### Problem to work on
Only the pictures stay out; every record is to be quoted exactly.

(User interface change data)

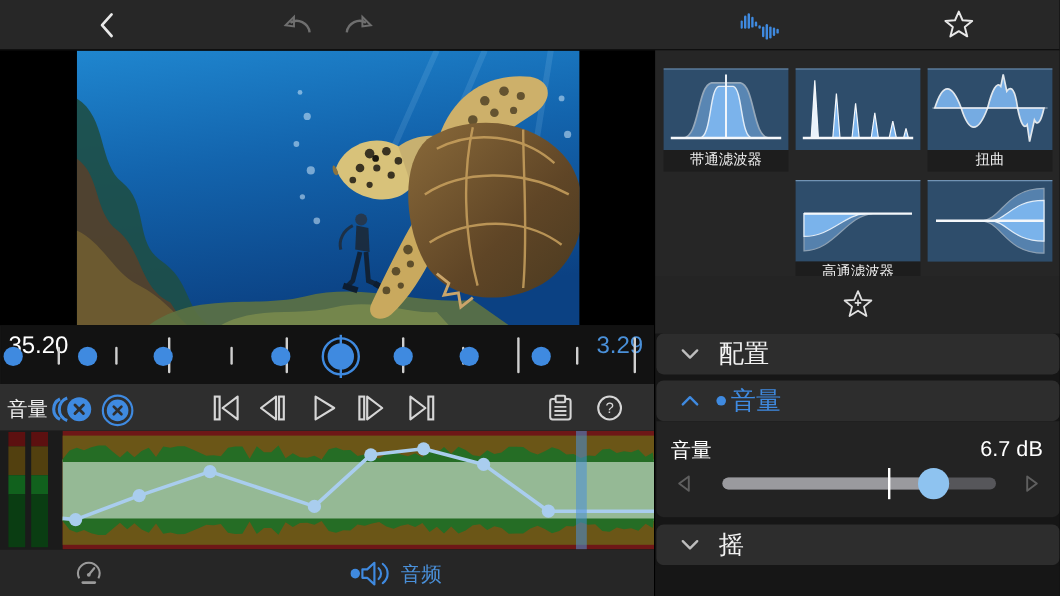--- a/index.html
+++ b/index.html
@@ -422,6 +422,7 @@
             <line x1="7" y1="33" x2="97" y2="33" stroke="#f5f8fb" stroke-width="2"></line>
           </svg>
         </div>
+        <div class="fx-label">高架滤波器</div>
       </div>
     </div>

### Written response
--- a/index.html
+++ b/index.html
@@ -422,6 +422,7 @@
             <line x1="7" y1="33" x2="97" y2="33" stroke="#f5f8fb" stroke-width="2"></line>
           </svg>
         </div>
+        <div class="fx-label">高架滤波器</div>
       </div>
     </div>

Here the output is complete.